DOCUMENT EXTRACT:
* begin *

After the war was over, Babcock formed a subsidiary, The Babcock Manufacturing Supply Company, devoted to painting, trimming and upholstering automobile bodies.

Babcock received a large order from the Ford Motor Company for a run of Model T sedans later in the year followed by an August 1919 order from Franklin for sedan bodies, an arrangement that would continue into the mid-1920s, when the Walker Body Company of Amesbury, Massachusetts took over all Franklin body production.

Two devastating fires ravaged the Babcock plants severely limiting their production capacity, the first in May of 1920, the second in January of 1921.

In October of 1923 Babcock secured an order from Wills Ste. Claire of Marysville, Michigan 250 7-passenger sedan bodies and 200 roadster bodies, with a stipulation that examples be ready for the New York Automobile Show in January.

In June of 1924, Lincoln placed an additional order with Babcock for 120 Sports Sedan bodies, and Wills Ste-Clair added several hundred more bodies to their standing order.

* end *

SUPPLIED ENTRIES:

* begin *

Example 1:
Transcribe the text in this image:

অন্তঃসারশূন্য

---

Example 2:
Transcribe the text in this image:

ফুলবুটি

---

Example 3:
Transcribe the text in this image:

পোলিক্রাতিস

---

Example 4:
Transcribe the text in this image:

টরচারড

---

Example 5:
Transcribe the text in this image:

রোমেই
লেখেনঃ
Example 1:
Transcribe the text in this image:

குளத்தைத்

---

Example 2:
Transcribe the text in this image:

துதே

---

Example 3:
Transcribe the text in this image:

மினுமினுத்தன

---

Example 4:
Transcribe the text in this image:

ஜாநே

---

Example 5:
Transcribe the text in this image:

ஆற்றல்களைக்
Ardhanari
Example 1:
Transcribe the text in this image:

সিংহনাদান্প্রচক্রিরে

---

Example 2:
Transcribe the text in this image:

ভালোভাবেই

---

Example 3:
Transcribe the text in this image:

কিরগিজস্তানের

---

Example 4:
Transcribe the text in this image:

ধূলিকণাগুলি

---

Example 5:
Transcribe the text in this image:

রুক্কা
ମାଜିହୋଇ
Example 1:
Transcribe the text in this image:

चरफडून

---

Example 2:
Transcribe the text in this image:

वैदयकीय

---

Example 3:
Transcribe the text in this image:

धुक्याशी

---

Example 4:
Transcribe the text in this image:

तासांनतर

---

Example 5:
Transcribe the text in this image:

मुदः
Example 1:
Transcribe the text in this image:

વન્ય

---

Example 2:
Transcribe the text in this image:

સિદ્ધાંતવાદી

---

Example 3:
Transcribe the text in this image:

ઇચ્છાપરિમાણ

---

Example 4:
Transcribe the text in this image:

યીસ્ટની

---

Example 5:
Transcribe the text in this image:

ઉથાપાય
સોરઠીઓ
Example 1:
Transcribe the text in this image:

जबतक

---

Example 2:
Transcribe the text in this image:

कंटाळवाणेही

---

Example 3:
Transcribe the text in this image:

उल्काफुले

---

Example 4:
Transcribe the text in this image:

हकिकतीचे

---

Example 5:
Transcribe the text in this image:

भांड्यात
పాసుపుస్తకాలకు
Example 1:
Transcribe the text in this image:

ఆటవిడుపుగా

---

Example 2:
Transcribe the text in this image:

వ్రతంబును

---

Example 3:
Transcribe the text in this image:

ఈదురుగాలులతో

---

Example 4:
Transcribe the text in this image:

* end *

PARTS OF THE EXERCISE:
a) Summarize the passage on the Babcock company in two sentences.
b) Rewrite the entries, starting at the first one and stopping after the line containing "સિદ્ધાંતવાદી", with "Transcribe" changed to "Write out" and everything else left unchanged.

SOLUTIONS TO THE EXERCISE:
a) After the war, Babcock formed a subsidiary devoted to painting, trimming and upholstering automobile bodies, and it received body orders from Ford, Franklin, Wills Ste. Claire and Lincoln. Two fires, in May 1920 and January 1921, ravaged the Babcock plants and severely limited their production capacity.

b)
Example 1:
Write out the text in this image:

অন্তঃসারশূন্য

---

Example 2:
Write out the text in this image:

ফুলবুটি

---

Example 3:
Write out the text in this image:

পোলিক্রাতিস

---

Example 4:
Write out the text in this image:

টরচারড

---

Example 5:
Write out the text in this image:

রোমেই
লেখেনঃ
Example 1:
Write out the text in this image:

குளத்தைத்

---

Example 2:
Write out the text in this image:

துதே

---

Example 3:
Write out the text in this image:

மினுமினுத்தன

---

Example 4:
Write out the text in this image:

ஜாநே

---

Example 5:
Write out the text in this image:

ஆற்றல்களைக்
Ardhanari
Example 1:
Write out the text in this image:

সিংহনাদান্প্রচক্রিরে

---

Example 2:
Write out the text in this image:

ভালোভাবেই

---

Example 3:
Write out the text in this image:

কিরগিজস্তানের

---

Example 4:
Write out the text in this image:

ধূলিকণাগুলি

---

Example 5:
Write out the text in this image:

রুক্কা
ମାଜିହୋଇ
Example 1:
Write out the text in this image:

चरफडून

---

Example 2:
Write out the text in this image:

वैदयकीय

---

Example 3:
Write out the text in this image:

धुक्याशी

---

Example 4:
Write out the text in this image:

तासांनतर

---

Example 5:
Write out the text in this image:

मुदः
Example 1:
Write out the text in this image:

વન્ય

---

Example 2:
Write out the text in this image:

સિદ્ધાંતવાદી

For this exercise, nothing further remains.